# I thought the water was tasting good



## Bribie G (18/4/13)

Having lived in the South East Queensland water area, a drink of water was a last resort. On moving to the Mid North Coast I had a few drinks of water as opposed to beer, and thought "damn that's good".
Getting great results with the brewing as well.

Now it's official, best tasting water in NSW :chug:

I'll have to find out what the mineral content is - but it certainly tastes almost identical to my RO and the RO "waste" tastes good as drinking water. hmmmmm.


----------



## QldKev (18/4/13)

Bundy had ok water, pretty good for brewing with the exception of the chlorine. When I move out here I loved the water, it was very clean and no smell. Then they put in a stupid water treatment ready for the fluoride, and now pump it full of chlorine. Somedays the mains water stinks of chlorine worse that a spa. At least I've got a rain water tank for brewing.


----------



## mikec (18/4/13)

Unfortunately pleasant-tasting water doesn't make up for having to live in Taree.


----------



## Bribie G (18/4/13)

I remember in the 70s Bundy water was so soft they used to run it through limestone gravel at the N. Bundy treatment plant.

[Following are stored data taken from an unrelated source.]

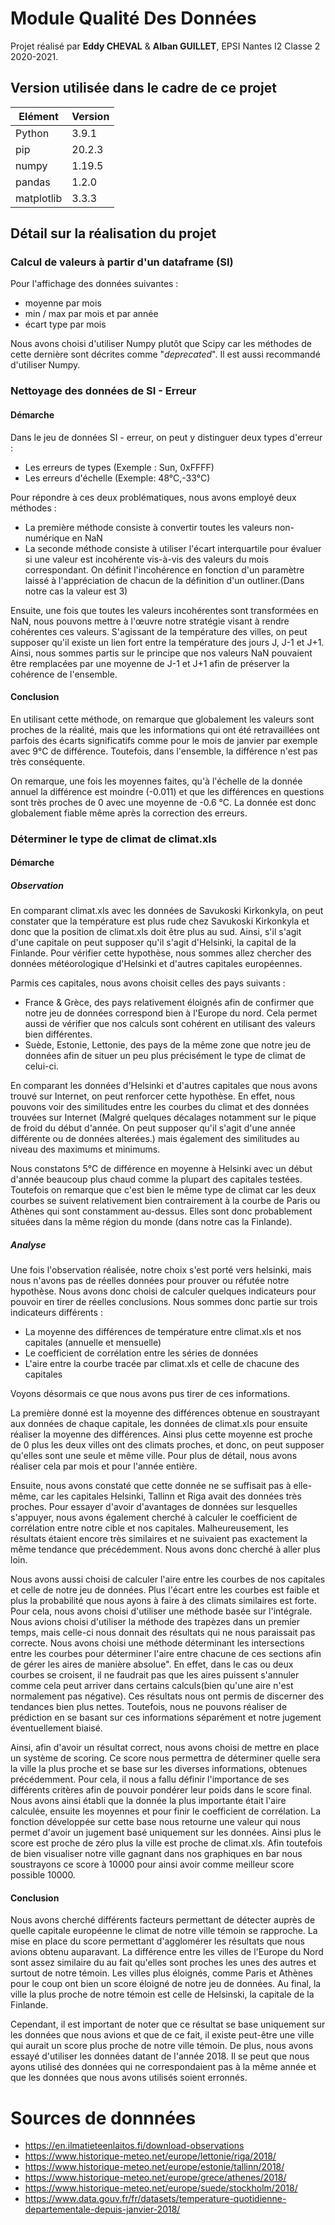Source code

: # Module **Qualité Des Données**

Projet réalisé par **Eddy CHEVAL** & **Alban GUILLET**, EPSI Nantes I2 Classe 2 2020-2021.

## Version utilisée dans le cadre de ce projet

|Elément|Version|
|---|---|
|Python|3.9.1|
|pip|20.2.3|
|numpy|1.19.5|
|pandas|1.2.0|
|matplotlib|3.3.3|

## Détail sur la réalisation du projet

### Calcul de valeurs à partir d'un dataframe (SI)

Pour l'affichage des données suivantes :
- moyenne par mois
- min / max par mois et par année
- écart type par mois

Nous avons choisi d'utiliser Numpy plutôt que Scipy car les méthodes de cette dernière sont décrites comme "*deprecated*". Il est aussi recommandé d'utiliser Numpy.

### Nettoyage des données de SI - Erreur

#### Démarche
Dans le jeu de données SI - erreur, on peut y distinguer deux types d'erreur :
- Les erreurs de types (Exemple : Sun, 0xFFFF)
- Les erreurs d'échelle (Exemple: 48°C,-33°C)

Pour répondre à ces deux problématiques, nous avons employé deux méthodes :
- La première méthode consiste à convertir toutes les valeurs non-numérique en NaN
- La seconde méthode consiste à utiliser l'écart interquartile pour évaluer si une valeur est incohérente vis-à-vis des valeurs du mois correspondant. 
On définit l'incohérence en fonction d'un paramètre laissé à l'appréciation de chacun de la définition d'un outliner.(Dans notre cas la valeur est 3)

Ensuite, une fois que toutes les valeurs incohérentes sont transformées en NaN, nous pouvons mettre à l'œuvre notre stratégie visant à rendre cohérentes ces valeurs. 
S'agissant de la température des villes, on peut supposer qu'il existe un lien fort entre la température des jours J, J-1 et J+1. 
Ainsi, nous sommes partis sur le principe que nos valeurs NaN pouvaient être remplacées par une moyenne de J-1 et J+1 afin de préserver la cohérence de l'ensemble.

#### Conclusion
En utilisant cette méthode, on remarque que globalement les valeurs sont proches de la réalité, mais que les informations qui ont été retravaillées ont parfois des écarts significatifs comme pour le mois de janvier par exemple avec 9°C de différence. Toutefois, dans l'ensemble, la différence n'est pas très conséquente.

On remarque, une fois les moyennes faites, qu'à l'échelle de la donnée annuel la différence est moindre (-0.011) et que les différences en questions sont très proches de 0 avec une moyenne de -0.6 °C. 
La donnée est donc globalement fiable même après la correction des erreurs.


### Déterminer le type de climat de climat.xls

#### Démarche

##### Observation
En comparant climat.xls avec les données de Savukoski Kirkonkyla, on peut constater que la température est plus rude chez Savukoski Kirkonkyla et 
donc que la position de climat.xls doit être plus au sud. 
Ainsi, s'il s'agit d'une capitale on peut supposer qu'il s'agit d'Helsinki, la capital de la Finlande. Pour vérifier cette hypothèse, nous sommes allez chercher des données
météorologique d'Helsinki et d'autres capitales européennes.

Parmis ces capitales, nous avons choisit celles des pays suivants :
- France & Grèce, des pays relativement éloignés afin de confirmer que notre jeu de données correspond bien à l'Europe du nord. Cela permet aussi de vérifier que nos calculs sont cohérent en utilisant des valeurs bien différentes.
- Suède, Estonie, Lettonie, des pays de la même zone que notre jeu de données afin de situer un peu plus précisément le type de climat de celui-ci.

En comparant les données d'Helsinki et d'autres capitales que nous avons trouvé sur Internet, on peut renforcer cette hypothèse.
En effet, nous pouvons voir des similitudes entre les courbes du climat et des données trouvées sur Internet 
(Malgré quelques décalages notamment sur le pique de froid du début d'année. On peut supposer qu'il s'agit d'une année différente ou de données alterées.) 
mais également des similitudes au niveau des maximums et minimums.

Nous constatons 5°C de différence en moyenne à Helsinki avec un début d'année beaucoup plus chaud comme la plupart des capitales testées.
Toutefois on remarque que c'est bien le même type de climat car les deux courbes se suivent relativement bien contrairement à la courbe de Paris ou Athènes qui sont constamment au-dessus.
Elles sont donc probablement situées dans la même région du monde (dans notre cas la Finlande). 

##### Analyse

Une fois l'observation réalisée, notre choix s'est porté vers helsinki, mais nous n'avons pas de réelles données pour prouver ou réfutée notre hypothèse. Nous avons donc choisi de calculer quelques indicateurs pour pouvoir en tirer de réelles conclusions. Nous sommes donc partie sur trois indicateurs différents :

- La moyenne des différences de température entre climat.xls et nos capitales (annuelle et mensuelle) 
- Le coefficient de corrélation entre les séries de données
- L'aire entre la courbe tracée par climat.xls et celle de chacune des capitales

Voyons désormais ce que nous avons pus tirer de ces informations.

La première donné est la moyenne des différences obtenue en soustrayant aux données de chaque capitale, les données de climat.xls pour ensuite réaliser la moyenne des différences. Ainsi plus cette moyenne est proche de 0 plus les deux villes ont des climats proches, et donc, on peut supposer qu'elles sont une seule et même ville. Pour plus de détail, nous avons réaliser cela par mois et pour l'année entière.

Ensuite, nous avons constaté que cette donnée ne se suffisait pas à elle-même, car les capitales Helsinki, Tallinn et Riga avait des données très proches. Pour essayer d'avoir d'avantages de données sur lesquelles s'appuyer, nous avons également cherché à calculer le coefficient de corrélation entre notre cible et nos capitales. Malheureusement, les résultats étaient encore très similaires et ne suivaient pas exactement la même tendance que précédemment. Nous avons donc cherché à aller plus loin.  

Nous avons aussi choisi de calculer l'aire entre les courbes de nos capitales et celle de notre jeu de données. Plus l'écart entre les courbes est faible et plus la probabilité que nous ayons à faire à des climats similaires est forte. Pour cela, nous avons choisi d'utiliser une méthode basée sur l'intégrale. Nous avions choisi d'utiliser la méthode des trapèzes dans un premier temps, mais celle-ci nous donnait des résultats qui ne nous paraissait pas correcte. Nous avons choisi une méthode déterminant les intersections entre les courbes pour déterminer l'aire entre chacune de ces sections afin de gérer les aires de manière absolue". En effet, dans le cas ou deux courbes se croisent, il ne faudrait pas que les aires puissent s'annuler comme cela peut arriver dans certains calculs(bien qu'une aire n'est normalement pas négative). Ces résultats nous ont permis de discerner des tendances bien plus nettes. Toutefois, nous ne pouvons réaliser de prédiction en se basant sur ces informations séparément et notre jugement éventuellement biaisé.

Ainsi, afin d'avoir un résultat correct, nous avons choisi de mettre en place un système de scoring. Ce score nous permettra de déterminer quelle sera la ville la plus proche et se base sur les diverses informations, obtenues précédemment. Pour cela, il nous a fallu définir l'importance de ses différents critères afin de pouvoir pondérer leur poids dans le score final. Nous avons ainsi établi que la donnée la plus importante était l'aire calculée, ensuite les moyennes et pour finir le coefficient de corrélation. La fonction développée sur cette base nous retourne une valeur qui nous permet d'avoir un jugement basé uniquement sur les données. Ainsi plus le score est proche de zéro plus la ville est proche de climat.xls. Afin toutefois de bien visualiser notre ville gagnant dans nos graphiques en bar nous soustrayons ce score à 10000 pour ainsi avoir comme meilleur score possible 10000. 
#### Conclusion
Nous avons cherché différents facteurs permettant de détecter auprès de quelle capitale européenne le climat de notre ville témoin se rapproche. La mise en place du score permettant d'agglomérer les résultats que nous avions obtenu auparavant. La différence entre les villes de l'Europe du Nord sont assez similaire du au fait qu'elles sont proches les unes des autres et surtout de notre témoin. Les villes plus éloignés, comme Paris et Athènes pour le coup ont bien un score éloigné de notre jeu de données. Au final, la ville la plus proche de notre témoin est celle de Helsinski, la capitale de la Finlande.

Cependant, il est important de noter que ce résultat se base uniquement sur les données que nous avions et que de ce fait, il existe peut-être une ville qui aurait un score plus proche de notre ville témoin. De plus, nous avons essayé d'utiliser les données datant de l'année 2018. Il se peut que nous ayons utilisé des données qui ne correspondaient pas à la même année et que les données que nous avons utilisés soient erronnés.

# Sources de donnnées

- https://en.ilmatieteenlaitos.fi/download-observations
- https://www.historique-meteo.net/europe/lettonie/riga/2018/
- https://www.historique-meteo.net/europe/estonie/tallinn/2018/
- https://www.historique-meteo.net/europe/grece/athenes/2018/
- https://www.historique-meteo.net/europe/suede/stockholm/2018/
- https://www.data.gouv.fr/fr/datasets/temperature-quotidienne-departementale-depuis-janvier-2018/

Edit: I don't live in Taree, it's the local "service" town about 20mins drive and is a very pleasant and convenient small city - beats the crapper out of Caboolture / Morayfield. Now Balmain... :lol:

Actually I do like Darling Street and always have five bucks spare to give to the beggars.


----------



## mikec (18/4/13)

Heh heh I know, I lived in Taree for 15 years.
So now you understand...


----------



## Bribie G (18/4/13)

Yeah let's face it I probably wouldn't live in Chatham by choice, that's why we live in Old Bar. I actually fully understand where you are coming from, when you move from a country town to the big smoke you wouldn't want to move back again, I lived in Bundy and Maryborough for 15 years and it's good to go back for a visit, but...........


----------